Thursday, February 28
Does Mikheil Saakashvili want a war?

A Georgian journalist with questionable judgment wound up in Abkhaz hands two days ago, apparently detained on the wrong side of the administrative border after bribing his way into the separatist region.

In a heated declaration yesterday, President Saakashvili warned the Abkhaz that if they don’t give up the hapless reporter, he will order Georgian police to storm Sokhumi and free him.

The president’s administration could have quickly smoothed that comment over, characterizing it as emotively expressive of Saakashvili’s deep concern for the well-being of the detained. Instead, astoundingly, they issued a press release repeating the threat of what amounts to an invasion to free this journalist.

Thankfully, the Abkhaz didn’t take him up on the challenge. They downplayed his comments as ‘impulsive shouting,’ which we can only hope is an accurate assessment of their significance.

As much as the more hot-blooded Georgians may eat up Saakashvili’s chest-thumping, raising the menace of force so carelessly is deeply unsettling.

In a not unrelated parallel, Georgian journalists have a long record of irresponsible and even mendacious reporting on the conflict zones. In all likelihood the journalist in question, who was detained once before, brought this on himself. If not for the gravity of the situation, it would be darkly comic for Tbilisi and Sokhumi to butt heads over the incendiary bumbling of the Georgian media.

Why the thundering from Saakashvili? He can’t be too worried about the journalist—if the captive is truly being tortured, as Saakashvili alleged, presenting the separatists with an ultimatum is hardly the best way to ensure his safety.

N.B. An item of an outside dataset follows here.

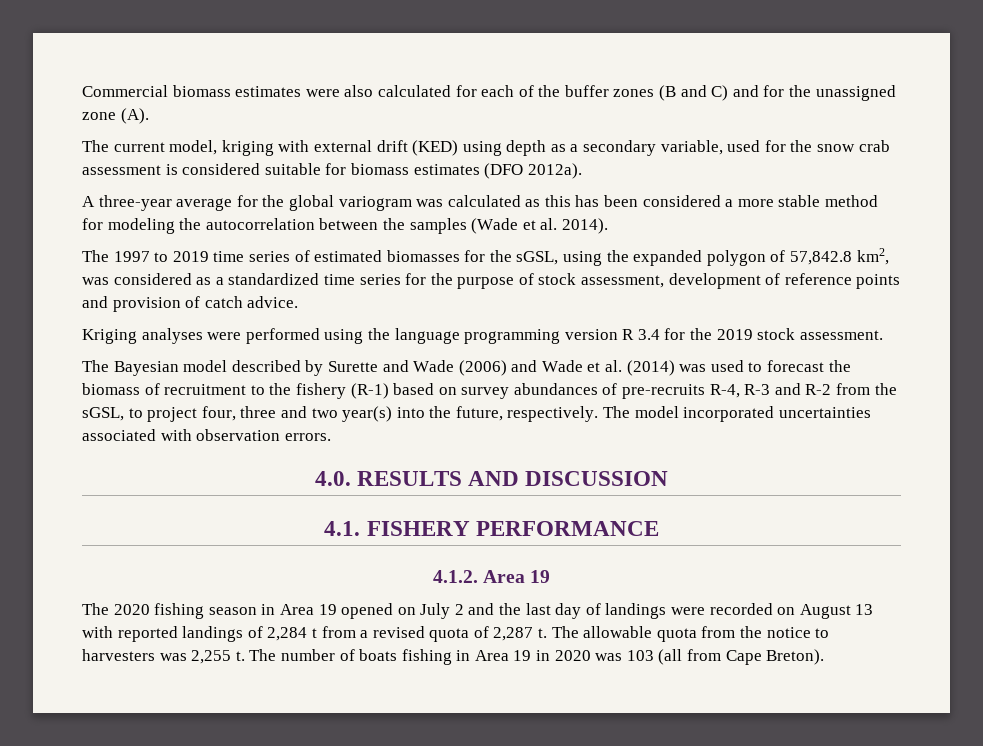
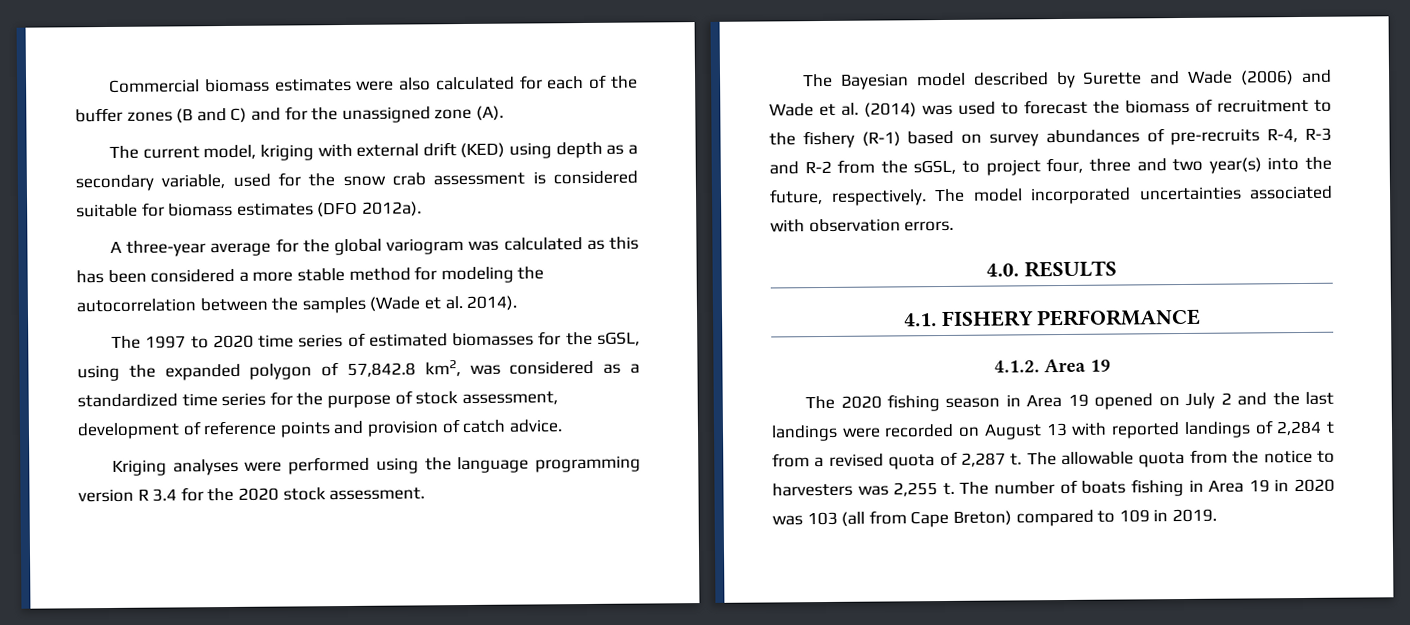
[172,251,209,262] 2019 -> [212,334,254,349] 2020
[716,329,753,340] 2019 -> [237,487,279,501] 2020
[468,471,669,486] AND DISCUSSION -> (1117, 269) none
[555,603,601,619] day of -> (1334, 398) none
[766,649,825,665] Breton). -> [952,508,1217,527] Breton) compared to 109 in 2019.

But Saakashvili has bellowed the bellicose at Sokhumi before. The president, not a simple-minded man, somehow finds it sensible to tell Georgians of imminent plans to retake the breakaway regions, of the coming reassertion of Georgian Orthodox control over Abkhazian churches, and to otherwise whip up the sort of fervent nationalism which drives Georgian journalists to the stunts that provoked this whole mess.

The road to regaining Georgia’s territorial integrity is long, and there is no reason to make it more bumpy than necessary.